Applied Therapeutics, Inc. (Nasdaq: APLT), a clinical-stage biopharmaceutical company developing a pipeline of novel drug candidates against validated molecular targets in indications of high unmet medical need, today announced that the U.S. Food and Drug Administration (FDA) has accepted the filing of the New Drug Application (NDA) for govorestat (AT-007) for the treatment of Classic Galactosemia. The NDA was granted Priority Review status, and the FDA assigned a Prescription Drug User Free Act (PDUFA) target action date of August 28, 2024. The FDA also noted that it is planning to hold an advisory committee meeting to discuss the application. Govorestat was previously granted Pediatric Rare Disease designation, and will qualify for a Priority Review Voucher (PRV) upon approval.

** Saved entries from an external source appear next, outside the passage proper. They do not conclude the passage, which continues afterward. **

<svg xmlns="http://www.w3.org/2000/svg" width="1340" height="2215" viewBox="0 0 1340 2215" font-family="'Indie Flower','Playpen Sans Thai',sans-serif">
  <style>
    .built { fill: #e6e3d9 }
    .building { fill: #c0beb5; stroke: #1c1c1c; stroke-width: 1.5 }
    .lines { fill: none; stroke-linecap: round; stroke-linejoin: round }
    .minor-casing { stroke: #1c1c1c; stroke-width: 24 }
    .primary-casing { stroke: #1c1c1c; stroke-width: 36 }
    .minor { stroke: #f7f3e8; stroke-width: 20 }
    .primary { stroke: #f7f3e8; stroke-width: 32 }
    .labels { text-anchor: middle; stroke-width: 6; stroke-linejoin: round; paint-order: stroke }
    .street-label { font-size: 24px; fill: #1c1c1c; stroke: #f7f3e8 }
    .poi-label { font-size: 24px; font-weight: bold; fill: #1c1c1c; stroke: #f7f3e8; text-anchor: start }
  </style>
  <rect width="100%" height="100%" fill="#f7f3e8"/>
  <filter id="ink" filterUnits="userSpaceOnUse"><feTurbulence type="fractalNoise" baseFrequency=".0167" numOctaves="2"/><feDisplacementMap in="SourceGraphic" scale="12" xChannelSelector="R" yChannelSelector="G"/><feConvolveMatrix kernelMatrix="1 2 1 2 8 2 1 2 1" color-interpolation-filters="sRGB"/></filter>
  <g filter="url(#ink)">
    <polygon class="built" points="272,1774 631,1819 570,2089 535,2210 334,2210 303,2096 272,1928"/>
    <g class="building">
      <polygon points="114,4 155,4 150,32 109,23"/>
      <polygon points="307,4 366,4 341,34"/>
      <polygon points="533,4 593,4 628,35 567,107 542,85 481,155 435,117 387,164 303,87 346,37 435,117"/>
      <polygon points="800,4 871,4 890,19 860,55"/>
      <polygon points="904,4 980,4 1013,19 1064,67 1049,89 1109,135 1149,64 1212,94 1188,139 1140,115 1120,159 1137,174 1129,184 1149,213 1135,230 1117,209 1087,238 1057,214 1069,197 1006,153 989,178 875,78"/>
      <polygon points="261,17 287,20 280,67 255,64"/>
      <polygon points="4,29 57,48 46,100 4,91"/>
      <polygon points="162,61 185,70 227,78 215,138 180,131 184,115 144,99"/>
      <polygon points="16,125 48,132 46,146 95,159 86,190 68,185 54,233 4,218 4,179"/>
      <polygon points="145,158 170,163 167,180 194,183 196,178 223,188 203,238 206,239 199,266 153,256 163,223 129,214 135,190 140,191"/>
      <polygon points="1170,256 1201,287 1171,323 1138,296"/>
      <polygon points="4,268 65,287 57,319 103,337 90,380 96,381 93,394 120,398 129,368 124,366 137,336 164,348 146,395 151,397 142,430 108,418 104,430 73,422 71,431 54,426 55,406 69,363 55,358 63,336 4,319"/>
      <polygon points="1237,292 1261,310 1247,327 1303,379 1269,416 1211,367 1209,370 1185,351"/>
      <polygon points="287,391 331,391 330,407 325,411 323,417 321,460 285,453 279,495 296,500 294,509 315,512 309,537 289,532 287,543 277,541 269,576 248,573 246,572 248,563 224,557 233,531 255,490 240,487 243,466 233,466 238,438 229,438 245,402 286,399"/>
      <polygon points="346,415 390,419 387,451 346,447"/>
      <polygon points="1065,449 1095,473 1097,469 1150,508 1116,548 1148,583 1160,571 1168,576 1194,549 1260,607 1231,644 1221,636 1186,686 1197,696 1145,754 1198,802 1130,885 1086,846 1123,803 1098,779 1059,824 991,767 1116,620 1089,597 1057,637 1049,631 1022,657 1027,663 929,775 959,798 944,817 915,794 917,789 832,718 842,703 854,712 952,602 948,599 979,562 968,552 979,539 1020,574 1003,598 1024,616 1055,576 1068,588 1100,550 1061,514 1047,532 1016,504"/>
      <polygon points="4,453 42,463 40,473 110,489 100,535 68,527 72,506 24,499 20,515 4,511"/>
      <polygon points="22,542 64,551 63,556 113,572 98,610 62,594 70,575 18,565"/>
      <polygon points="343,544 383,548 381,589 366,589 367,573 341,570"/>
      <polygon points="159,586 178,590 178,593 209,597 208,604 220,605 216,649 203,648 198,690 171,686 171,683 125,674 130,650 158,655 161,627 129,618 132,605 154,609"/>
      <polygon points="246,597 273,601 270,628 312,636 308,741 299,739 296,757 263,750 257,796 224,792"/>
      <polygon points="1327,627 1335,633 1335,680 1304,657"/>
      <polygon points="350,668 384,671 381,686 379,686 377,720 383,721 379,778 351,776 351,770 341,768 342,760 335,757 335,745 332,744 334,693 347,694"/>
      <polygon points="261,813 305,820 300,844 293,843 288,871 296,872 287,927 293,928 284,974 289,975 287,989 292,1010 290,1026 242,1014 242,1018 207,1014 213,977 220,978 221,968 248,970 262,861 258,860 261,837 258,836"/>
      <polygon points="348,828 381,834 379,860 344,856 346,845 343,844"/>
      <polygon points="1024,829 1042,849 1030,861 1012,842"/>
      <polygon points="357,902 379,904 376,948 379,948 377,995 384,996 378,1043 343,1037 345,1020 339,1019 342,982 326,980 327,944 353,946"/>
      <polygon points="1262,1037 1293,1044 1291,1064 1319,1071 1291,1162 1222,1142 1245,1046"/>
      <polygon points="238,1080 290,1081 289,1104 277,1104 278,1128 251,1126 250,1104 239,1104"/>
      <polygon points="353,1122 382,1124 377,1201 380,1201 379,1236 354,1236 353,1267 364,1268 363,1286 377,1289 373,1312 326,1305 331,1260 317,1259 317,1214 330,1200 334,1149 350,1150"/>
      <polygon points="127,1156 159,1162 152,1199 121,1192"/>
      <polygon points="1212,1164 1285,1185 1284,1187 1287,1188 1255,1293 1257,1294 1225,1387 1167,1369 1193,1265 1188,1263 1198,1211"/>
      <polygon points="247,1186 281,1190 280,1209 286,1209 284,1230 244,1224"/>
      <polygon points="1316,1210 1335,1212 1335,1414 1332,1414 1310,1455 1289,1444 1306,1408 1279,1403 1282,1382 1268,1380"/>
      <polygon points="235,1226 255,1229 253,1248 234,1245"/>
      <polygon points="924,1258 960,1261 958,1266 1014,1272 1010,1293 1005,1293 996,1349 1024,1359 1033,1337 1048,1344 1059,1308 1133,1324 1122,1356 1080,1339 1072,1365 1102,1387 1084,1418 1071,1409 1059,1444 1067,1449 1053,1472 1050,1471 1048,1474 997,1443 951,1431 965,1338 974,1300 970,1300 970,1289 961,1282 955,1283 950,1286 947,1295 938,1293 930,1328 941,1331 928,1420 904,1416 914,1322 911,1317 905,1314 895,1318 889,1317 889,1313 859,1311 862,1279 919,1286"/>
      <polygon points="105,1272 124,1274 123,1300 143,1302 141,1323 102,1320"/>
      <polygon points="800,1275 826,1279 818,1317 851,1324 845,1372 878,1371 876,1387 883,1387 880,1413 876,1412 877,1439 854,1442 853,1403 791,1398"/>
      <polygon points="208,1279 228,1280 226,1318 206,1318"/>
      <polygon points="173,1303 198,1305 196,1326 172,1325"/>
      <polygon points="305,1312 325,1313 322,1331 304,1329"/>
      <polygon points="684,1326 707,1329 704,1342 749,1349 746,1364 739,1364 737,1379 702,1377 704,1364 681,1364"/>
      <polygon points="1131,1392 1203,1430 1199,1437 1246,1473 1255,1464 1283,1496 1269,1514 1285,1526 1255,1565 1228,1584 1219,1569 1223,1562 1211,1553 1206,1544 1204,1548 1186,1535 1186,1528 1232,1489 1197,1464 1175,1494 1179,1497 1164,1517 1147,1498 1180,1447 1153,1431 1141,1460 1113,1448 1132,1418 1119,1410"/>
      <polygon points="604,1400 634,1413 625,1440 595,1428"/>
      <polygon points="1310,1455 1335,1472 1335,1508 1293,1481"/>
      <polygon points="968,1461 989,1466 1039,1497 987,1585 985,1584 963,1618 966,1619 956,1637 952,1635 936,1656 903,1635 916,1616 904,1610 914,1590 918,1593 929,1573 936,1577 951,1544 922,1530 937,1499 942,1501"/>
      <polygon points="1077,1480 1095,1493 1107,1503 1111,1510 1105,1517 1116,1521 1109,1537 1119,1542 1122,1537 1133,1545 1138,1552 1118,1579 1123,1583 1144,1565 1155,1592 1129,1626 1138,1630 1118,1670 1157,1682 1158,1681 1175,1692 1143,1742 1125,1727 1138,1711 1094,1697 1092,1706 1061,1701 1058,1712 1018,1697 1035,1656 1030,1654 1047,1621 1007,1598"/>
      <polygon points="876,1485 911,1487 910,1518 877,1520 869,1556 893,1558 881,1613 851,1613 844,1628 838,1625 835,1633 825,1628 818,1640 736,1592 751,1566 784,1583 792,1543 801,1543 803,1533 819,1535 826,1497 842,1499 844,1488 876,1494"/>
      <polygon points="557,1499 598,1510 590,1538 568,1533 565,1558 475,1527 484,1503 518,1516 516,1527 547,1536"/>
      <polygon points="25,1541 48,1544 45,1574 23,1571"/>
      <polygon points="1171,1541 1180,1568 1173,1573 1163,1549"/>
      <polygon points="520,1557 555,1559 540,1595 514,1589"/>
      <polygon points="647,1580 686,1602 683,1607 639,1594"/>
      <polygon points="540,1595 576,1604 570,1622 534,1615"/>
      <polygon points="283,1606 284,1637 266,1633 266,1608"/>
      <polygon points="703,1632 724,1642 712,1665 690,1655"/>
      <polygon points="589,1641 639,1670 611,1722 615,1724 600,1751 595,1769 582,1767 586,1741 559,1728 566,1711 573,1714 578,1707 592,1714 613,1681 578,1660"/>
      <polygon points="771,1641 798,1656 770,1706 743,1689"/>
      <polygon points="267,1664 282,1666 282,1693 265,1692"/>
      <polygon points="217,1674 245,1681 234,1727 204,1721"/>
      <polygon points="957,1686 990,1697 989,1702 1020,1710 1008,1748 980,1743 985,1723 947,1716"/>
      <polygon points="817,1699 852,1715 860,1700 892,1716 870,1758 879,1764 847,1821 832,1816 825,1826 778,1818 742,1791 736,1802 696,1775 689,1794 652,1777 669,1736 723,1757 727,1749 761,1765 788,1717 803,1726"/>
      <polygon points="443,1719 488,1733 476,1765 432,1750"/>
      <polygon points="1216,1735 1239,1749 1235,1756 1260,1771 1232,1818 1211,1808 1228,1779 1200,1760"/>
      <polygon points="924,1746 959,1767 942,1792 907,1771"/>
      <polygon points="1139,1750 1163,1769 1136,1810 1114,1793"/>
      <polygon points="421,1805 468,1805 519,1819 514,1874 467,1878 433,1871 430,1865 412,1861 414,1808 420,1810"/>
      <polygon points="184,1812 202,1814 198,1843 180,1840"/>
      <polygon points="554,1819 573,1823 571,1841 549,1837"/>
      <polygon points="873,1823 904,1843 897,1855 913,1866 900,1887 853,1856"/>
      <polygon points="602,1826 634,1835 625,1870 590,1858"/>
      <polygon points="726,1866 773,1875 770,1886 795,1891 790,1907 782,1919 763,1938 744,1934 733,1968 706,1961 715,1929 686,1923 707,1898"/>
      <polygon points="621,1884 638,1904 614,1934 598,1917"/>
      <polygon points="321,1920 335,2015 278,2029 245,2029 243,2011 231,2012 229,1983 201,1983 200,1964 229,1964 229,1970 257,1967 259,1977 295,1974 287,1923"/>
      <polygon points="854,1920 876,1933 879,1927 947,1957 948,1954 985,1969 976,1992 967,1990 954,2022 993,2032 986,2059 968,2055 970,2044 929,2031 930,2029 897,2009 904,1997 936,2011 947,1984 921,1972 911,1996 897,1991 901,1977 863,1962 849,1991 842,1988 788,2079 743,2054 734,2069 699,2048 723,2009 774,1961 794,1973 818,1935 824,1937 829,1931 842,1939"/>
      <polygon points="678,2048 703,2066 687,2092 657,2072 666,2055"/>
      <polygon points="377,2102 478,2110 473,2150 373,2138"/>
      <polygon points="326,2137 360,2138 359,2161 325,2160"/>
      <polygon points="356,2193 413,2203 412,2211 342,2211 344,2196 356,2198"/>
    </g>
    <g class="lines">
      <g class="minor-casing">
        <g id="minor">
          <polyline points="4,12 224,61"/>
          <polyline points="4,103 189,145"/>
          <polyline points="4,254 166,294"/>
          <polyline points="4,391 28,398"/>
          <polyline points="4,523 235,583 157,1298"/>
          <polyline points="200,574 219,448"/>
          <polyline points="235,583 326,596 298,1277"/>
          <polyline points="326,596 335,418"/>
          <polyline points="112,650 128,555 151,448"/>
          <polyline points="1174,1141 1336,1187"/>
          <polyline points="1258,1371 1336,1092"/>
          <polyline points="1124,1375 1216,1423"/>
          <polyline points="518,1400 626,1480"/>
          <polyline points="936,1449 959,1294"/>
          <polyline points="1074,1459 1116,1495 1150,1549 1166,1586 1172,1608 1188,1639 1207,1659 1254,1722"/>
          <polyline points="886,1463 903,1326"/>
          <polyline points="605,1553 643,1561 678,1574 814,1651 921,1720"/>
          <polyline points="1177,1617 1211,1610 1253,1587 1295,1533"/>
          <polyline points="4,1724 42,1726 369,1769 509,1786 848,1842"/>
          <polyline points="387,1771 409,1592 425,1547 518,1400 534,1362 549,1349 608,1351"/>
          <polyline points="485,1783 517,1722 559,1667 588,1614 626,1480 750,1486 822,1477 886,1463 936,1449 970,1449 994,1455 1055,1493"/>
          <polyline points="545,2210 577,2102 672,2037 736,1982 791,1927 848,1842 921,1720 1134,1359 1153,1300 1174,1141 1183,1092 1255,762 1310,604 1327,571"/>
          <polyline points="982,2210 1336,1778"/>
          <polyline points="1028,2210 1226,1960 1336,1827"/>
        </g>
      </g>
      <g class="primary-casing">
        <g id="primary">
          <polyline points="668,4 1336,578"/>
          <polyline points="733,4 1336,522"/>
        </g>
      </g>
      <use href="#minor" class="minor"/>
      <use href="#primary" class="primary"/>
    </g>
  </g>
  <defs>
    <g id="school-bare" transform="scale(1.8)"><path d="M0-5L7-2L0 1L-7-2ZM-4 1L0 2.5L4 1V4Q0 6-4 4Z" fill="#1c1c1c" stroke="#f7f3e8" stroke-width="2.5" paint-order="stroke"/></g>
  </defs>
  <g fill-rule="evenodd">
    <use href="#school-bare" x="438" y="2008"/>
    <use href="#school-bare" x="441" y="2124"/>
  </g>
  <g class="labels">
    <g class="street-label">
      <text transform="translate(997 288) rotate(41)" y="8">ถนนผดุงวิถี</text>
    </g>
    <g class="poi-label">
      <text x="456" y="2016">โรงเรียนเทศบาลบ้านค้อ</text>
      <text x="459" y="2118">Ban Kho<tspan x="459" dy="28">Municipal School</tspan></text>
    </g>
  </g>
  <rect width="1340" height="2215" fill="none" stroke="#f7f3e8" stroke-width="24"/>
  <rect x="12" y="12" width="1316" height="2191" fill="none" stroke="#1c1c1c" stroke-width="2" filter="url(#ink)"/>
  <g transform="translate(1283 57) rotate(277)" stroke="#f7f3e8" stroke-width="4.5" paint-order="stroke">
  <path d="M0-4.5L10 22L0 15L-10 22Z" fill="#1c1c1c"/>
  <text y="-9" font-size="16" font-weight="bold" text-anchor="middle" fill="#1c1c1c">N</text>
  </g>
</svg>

“The FDA’s acceptance of the NDA for govorestat for the treatment of Galactosemia represents a critical milestone for Applied Therapeutics and more importantly, for patients with Galactosemia and their families. The Agency’s decision to grant Priority Review for this NDA underscores the urgent unmet medical need as there are currently no treatment options for this devastating disease,” said Shoshana Shendelman, PhD, Founder and CEO of Applied Therapeutics. “We want to thank the patients, families, collaborators and physicians involved in reaching this achievement. We look forward to continuing to work with the FDA throughout the review process, as we hope to bring govorestat to patients as quickly as possible.”
“We are excited to see that the FDA has accepted the govorestat NDA for priority review,” said Nicole Casale, President of the Galactosemia Foundation. “The Galactosemia community is in urgent need of a safe and effective treatment, and the potential approval of govorestat provides hope for many families. Acceptance of the govorestat NDA brings us one step closer to availability of a first-ever treatment.”
Govorestat is an investigational, novel Aldose Reductase Inhibitor (ARI) being developed for the treatment of several rare diseases. It is a potent and selective compound, which crosses the blood brain barrier into the Central Nervous System (CNS). The NDA filing of govorestat is supported by rapid and sustained reduction in galactitol, which resulted in a meaningful benefit on clinical outcomes across pediatric patients, alongside a favorable safety profile. The submission package included clinical outcomes data from the Phase 3 registrational ACTION-Galactosemia Kids study in children aged 2-17 with Galactosemia, the Phase 1/2 ACTION-Galactosemia study in adult patients with Galactosemia, and preclinical data.
If approved, govorestat would be the first medication indicated for the treatment of Galactosemia and would be Applied Therapeutics’ first commercial product. The FDA grants Priority Review to applications for potential medicines that, if approved, may offer significant improvements in the treatment, prevention or diagnosis of a serious condition. Govorestat for the treatment of Galactosemia has received Orphan Medicinal Product Designation from the European Medicines Agency (EMA) and Orphan Drug Designation, Pediatric Rare Disease Designation and Fast Track Designation from the FDA. The Company has also submitted a Marketing Authorization Application (MAA) for govorestat for the treatment of Classic Galactosemia to the EMA, which was validated in December 2023 and is under review by the EMA’s Committee for Medicinal Products for Human Use (CHMP). The Company expects a decision by the EMA in the fourth quarter of 2024.